Here is some information that Helen compiled regarding splinting broken toes. You can see the pictures at http://community.webshots.com/user/jujubear29 

Terry
--------------------------------------------

to splint the foot which is bent, give a calcium and vit supplement and hope things turn out ok for the bird, which they usually do. 

Here's a series of photos I took of the splinting procedure. At no time will you see both hands in the piccy as I did the job single handedly and took the photo in the process.

This first one shows how to prepare a splint from an ice lolly stick. Cut a notch in one end and fit the hind toe into the groove. Measure the length of lolly stick required and cut off.

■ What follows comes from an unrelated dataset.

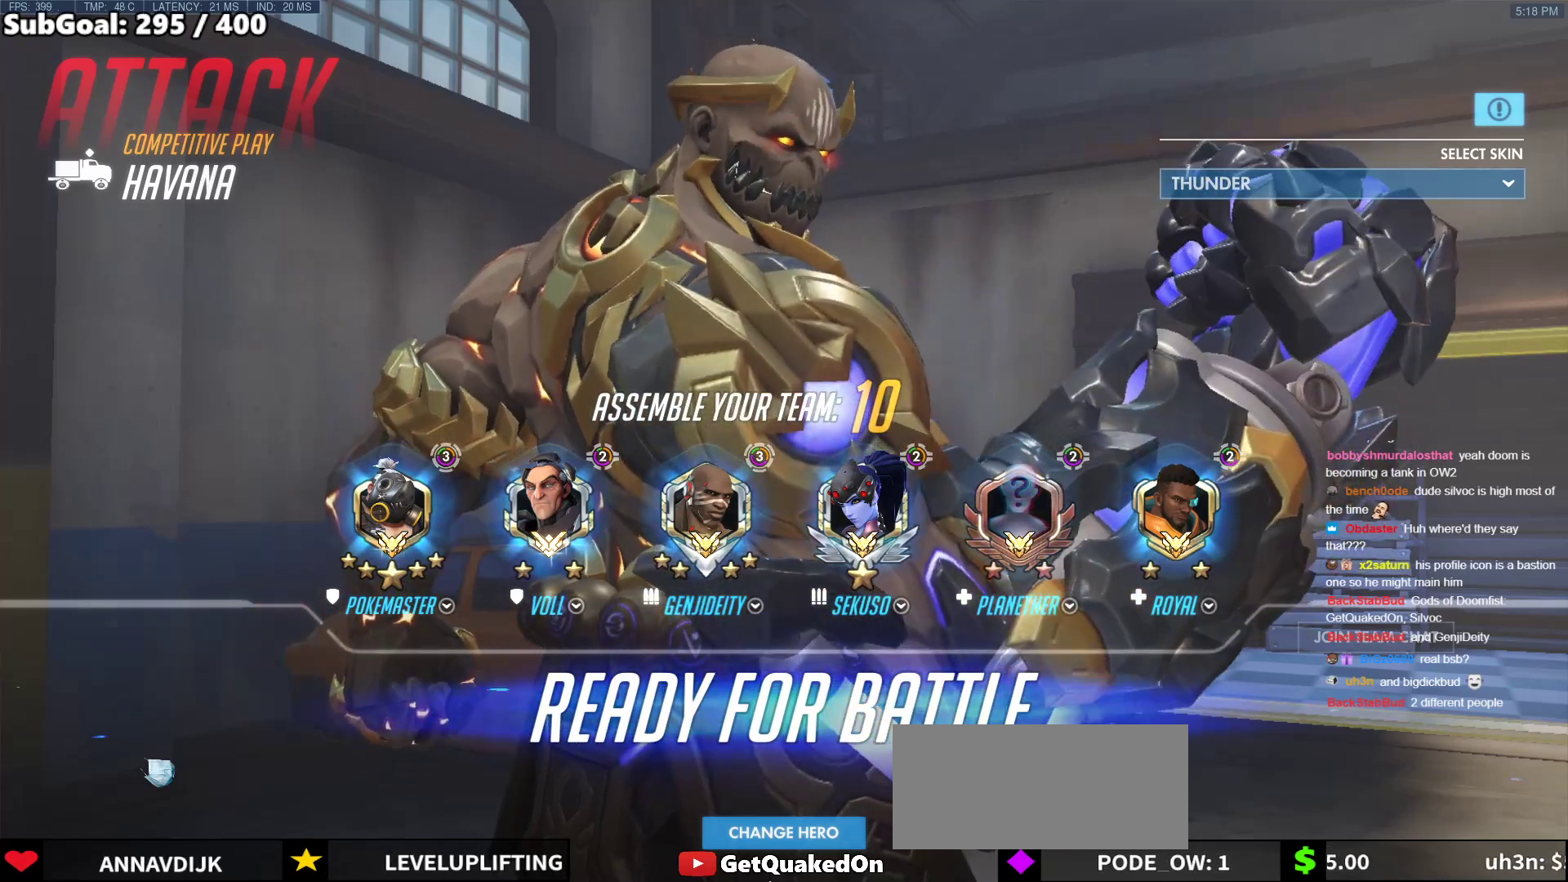
{"keys": ["w"], "mouse": [], "events": []}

Prepare finished splint by cutting a notch in the other end then sand paper smooth, not forgetting to sand in the grooves
fit hind and middle foretoe in the grooves and tape down firmly with micropore

Line up the two outer toes alongside the taped middle toe and tape them firmly to the stick.

should be a perfect splint on which the bird can stand and walk. This can be left on for anything up to a week. 


[This message has been edited by TAWhatley (edited March 01, 2004).]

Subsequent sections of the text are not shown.